## MATERIAL SHOWN
----
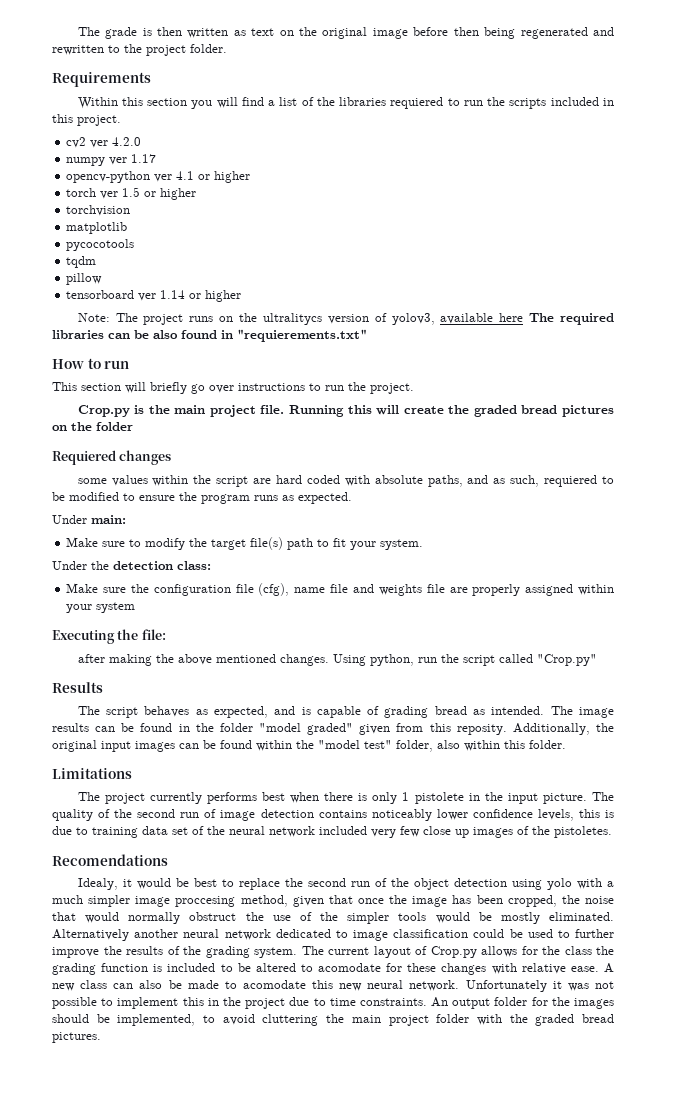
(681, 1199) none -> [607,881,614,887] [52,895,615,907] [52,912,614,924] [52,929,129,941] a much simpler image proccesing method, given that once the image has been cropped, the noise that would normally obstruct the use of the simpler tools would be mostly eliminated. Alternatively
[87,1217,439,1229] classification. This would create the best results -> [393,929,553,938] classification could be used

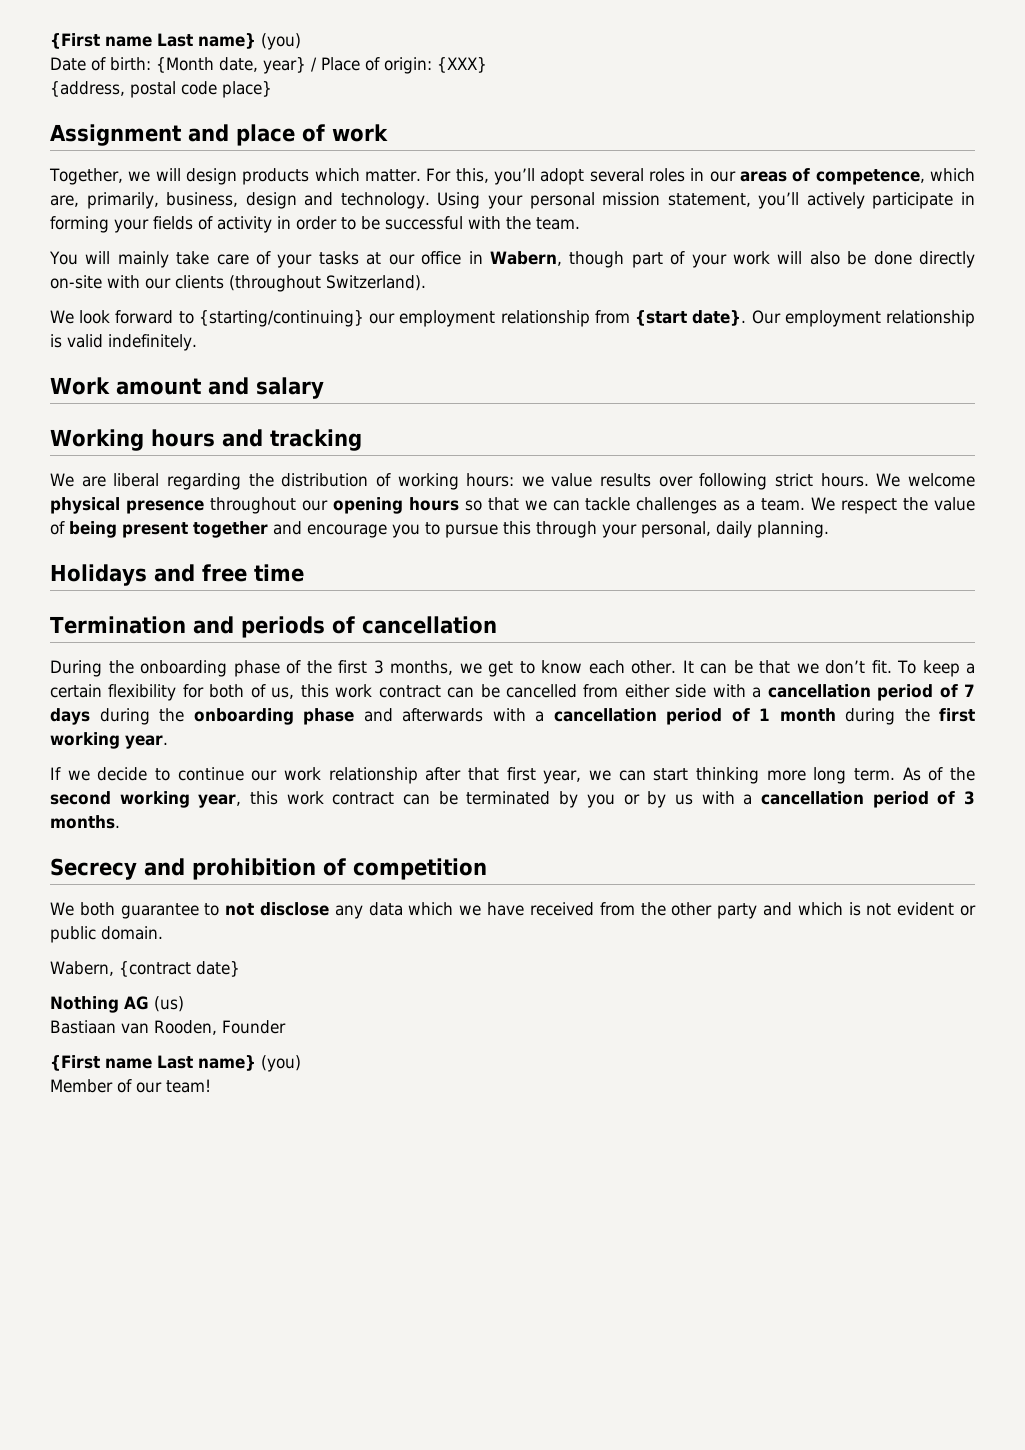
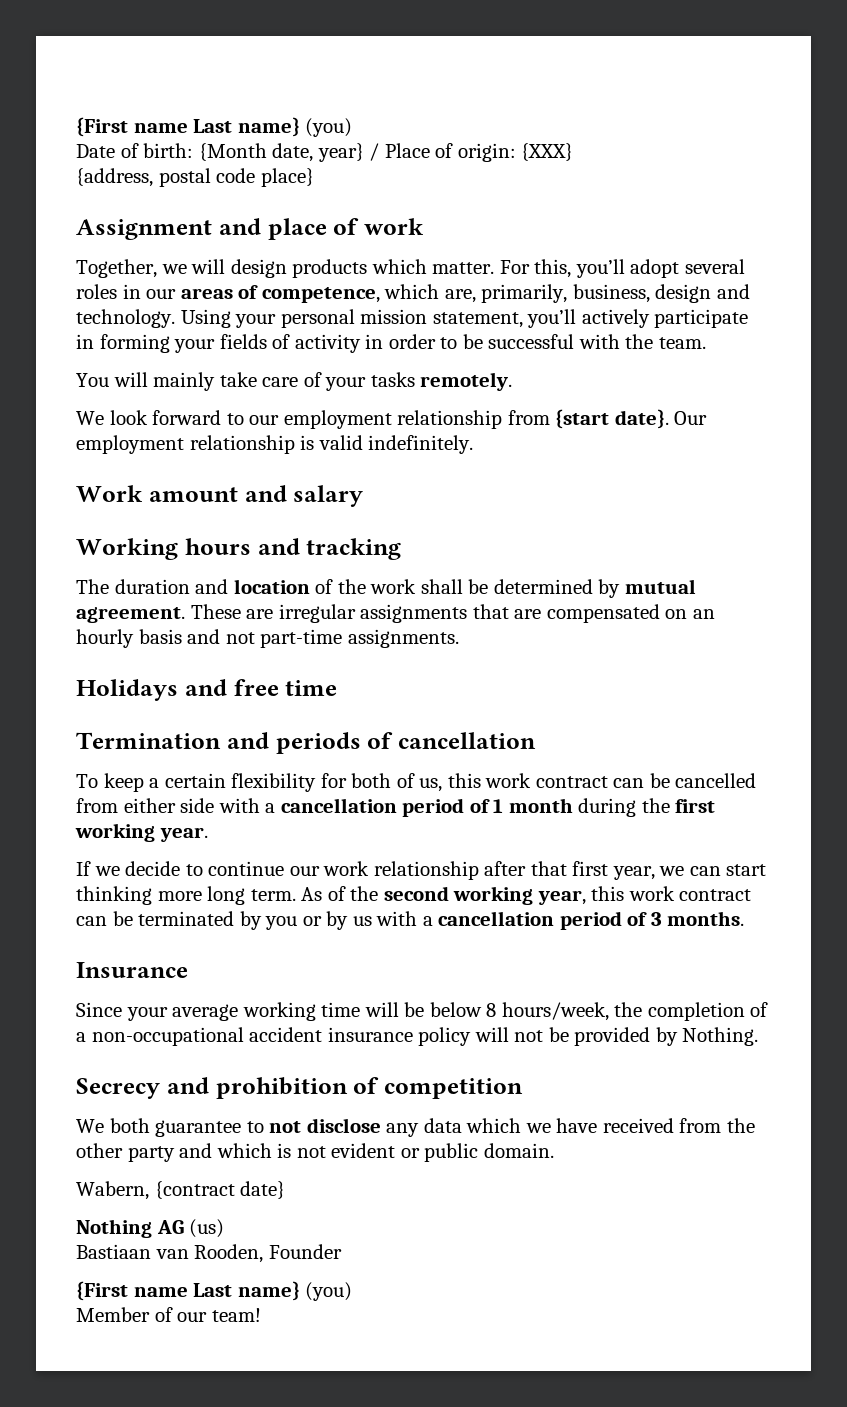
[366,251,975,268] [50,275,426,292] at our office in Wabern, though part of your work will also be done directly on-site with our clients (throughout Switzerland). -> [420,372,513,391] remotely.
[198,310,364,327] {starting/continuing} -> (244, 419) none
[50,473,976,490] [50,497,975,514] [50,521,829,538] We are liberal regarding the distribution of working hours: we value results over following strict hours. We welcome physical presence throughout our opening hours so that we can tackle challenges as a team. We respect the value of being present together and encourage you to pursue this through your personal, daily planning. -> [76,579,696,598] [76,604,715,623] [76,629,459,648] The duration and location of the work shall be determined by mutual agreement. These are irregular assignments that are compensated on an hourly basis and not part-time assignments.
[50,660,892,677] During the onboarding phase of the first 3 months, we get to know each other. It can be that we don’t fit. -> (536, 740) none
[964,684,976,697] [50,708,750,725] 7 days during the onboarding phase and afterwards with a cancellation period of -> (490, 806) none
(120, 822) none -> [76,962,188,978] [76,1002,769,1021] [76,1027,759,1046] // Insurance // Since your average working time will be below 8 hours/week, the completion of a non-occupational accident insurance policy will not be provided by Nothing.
----
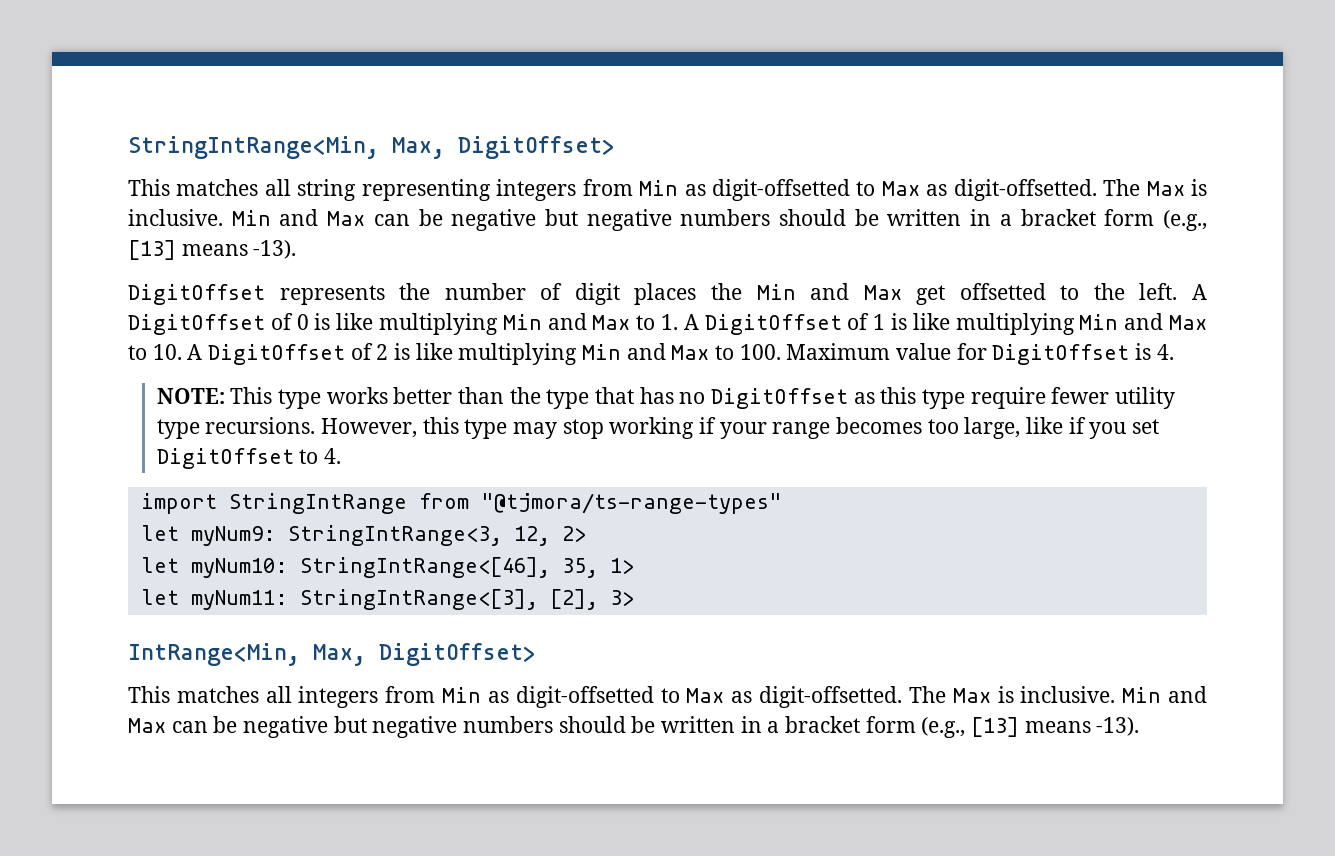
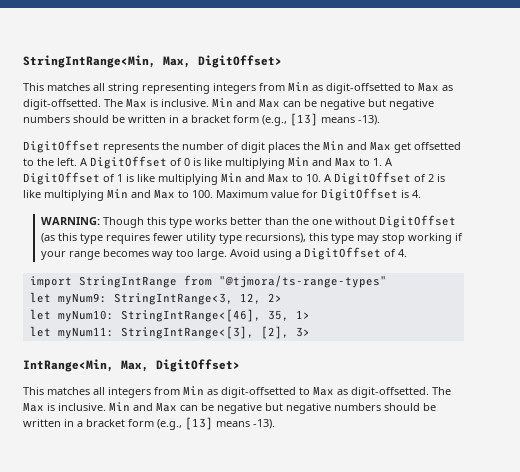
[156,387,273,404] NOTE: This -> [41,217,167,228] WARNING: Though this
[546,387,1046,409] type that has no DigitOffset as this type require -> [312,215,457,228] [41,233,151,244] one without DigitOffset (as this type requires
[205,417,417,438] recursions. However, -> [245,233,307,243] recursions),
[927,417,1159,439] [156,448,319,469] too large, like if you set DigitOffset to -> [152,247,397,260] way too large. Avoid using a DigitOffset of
----
## WHAT TO WORK ON
Give back exactly, and solely, the section of the data above bounded by the line containing "(681, 1199) none" and the line containing "[366,251,975,268] [50,275,426,292] at", both bounding lines included and pictures omitted.

## TASK OUTPUT
(681, 1199) none -> [607,881,614,887] [52,895,615,907] [52,912,614,924] [52,929,129,941] a much simpler image proccesing method, given that once the image has been cropped, the noise that would normally obstruct the use of the simpler tools would be mostly eliminated. Alternatively
[87,1217,439,1229] classification. This would create the best results -> [393,929,553,938] classification could be used

[366,251,975,268] [50,275,426,292] at our office in Wabern, though part of your work will also be done directly on-site with our clients (throughout Switzerland). -> [420,372,513,391] remotely.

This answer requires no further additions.